* TRY IT
Answer these questions using the tax terms glossary:
1. What was the personal exemption amount for 2017?
2. What range of rates can apply to short-term gains?
3. What is the 2022 standard deduction for Head of Household?

Long-Term Capital Gains Tax
Long-term capital gains are derived from assets that are held for more than one year before they are disposed of. Long-term capital gains are taxed according to graduated thresholds for taxable income at 0%, 15%, or 20%. The tax rate on most taxpayers who report long-term capital gains is 15% or lower.
Margin interest is the interest that is due on loans made between you and your broker concerning your portfolio's assets. For instance, if you short sell a stock, you must first borrow it on margin and then sell it to a buyer. Or, if you purchase on margin, you will be offered the ability to leverage your money to purchase more shares than the cash you outlay.
Nontaxable income is any income you receive on which you don’t have to pay taxes. Some examples of nontaxable income are child support payments, gifts, and cash rebates.
Ordinary, or non-qualified, dividends are a share of a company's profits passed on to the shareholders periodically. The dividends are taxed as ordinary income.
A personal exemption was a dollar amount you could deduct from your taxable income, which would reduce your taxable income. However, from 2018 through 2025, the personal exemption doesn’t apply due to tax law changes by the Tax Cuts and Jobs Act (TCJA).
Before the TCJA, the 2017 personal exemption amount was $4,050, which taxpayers could claim for themselves, dependents and their spouses.
A qualified dividend is a dividend that must meet special requirements put in place by the IRS, and falls under capital gains tax rates of 20%, 15%, or 0%, depending on the tax bracket. These rates are lower than the income tax rates on unqualified or ordinary dividends, which are taxed at standard federal income tax rates. Because of this discrepancy in rate, the difference between ordinary vs. qualified dividends can be substantial when it comes time to pay taxes.
Self-employment income is money or property received for services you provide. Typically, a self-employed person is a sole proprietor, freelancer, or independent contractor.
Short-Term Capital Gains Tax
A short-term gain is a profit realized from the sale of personal or investment property that has been held for one year or less. The amount of the short-term gain is the difference between the basis of the capital asset–or the purchase price–and the sale price received for selling it. Short-term gains are taxed at the taxpayer's top marginal tax rate or regular income tax bracket, which can range from 10% to as high as 37%.
A standard deduction is a flat amount that the IRS allows you to reduce your taxes based on your filing status. The IRS allows you to choose between deducting your itemized deductions or the applicable standard deduction. Choose the deduction method which lowers your tax bill the most.
2021 Standard Deduction
|Single and Married Filing Separately||$12,550|
|Married Filing Joint and Qualifying Widow(er)||$25,100|
|Head of Household||$18,800|
2022 Standard Deduction
|Single and Married Filing Separately||$12,950|
|Married Filing Joint and Qualifying Widow(er)||$25,900|
|Head of Household||$19,400|
A tax deduction is an amount that reduces the amount of your income that can be taxed, lowering your tax bill. Examples of tax deductions are standard deductions, itemized deductions, or above the line deductions.
Taxable Interest Income
Taxable interest is interest on bonds, mutual funds, CDs, and demand deposits of $10 or more. Taxable interest is taxed just like ordinary income.

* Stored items
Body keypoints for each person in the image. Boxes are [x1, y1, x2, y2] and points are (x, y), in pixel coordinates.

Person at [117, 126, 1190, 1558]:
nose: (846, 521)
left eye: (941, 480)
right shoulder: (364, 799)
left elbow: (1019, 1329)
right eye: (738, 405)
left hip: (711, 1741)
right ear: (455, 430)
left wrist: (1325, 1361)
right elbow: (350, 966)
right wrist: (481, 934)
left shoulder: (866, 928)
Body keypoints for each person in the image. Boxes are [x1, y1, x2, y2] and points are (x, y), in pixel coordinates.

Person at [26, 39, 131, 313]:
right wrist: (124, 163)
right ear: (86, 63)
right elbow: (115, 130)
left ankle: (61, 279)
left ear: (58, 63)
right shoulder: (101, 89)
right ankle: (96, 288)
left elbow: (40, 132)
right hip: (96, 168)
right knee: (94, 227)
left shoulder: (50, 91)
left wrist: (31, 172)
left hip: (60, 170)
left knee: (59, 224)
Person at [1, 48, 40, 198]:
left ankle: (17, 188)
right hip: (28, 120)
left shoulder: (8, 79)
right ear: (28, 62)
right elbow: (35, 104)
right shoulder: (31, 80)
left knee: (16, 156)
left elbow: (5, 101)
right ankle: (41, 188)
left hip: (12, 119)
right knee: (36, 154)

* ANSWER FOR THIS EXERCISE
1. $4,050
2. From 10% to as high as 37%
3. $19,400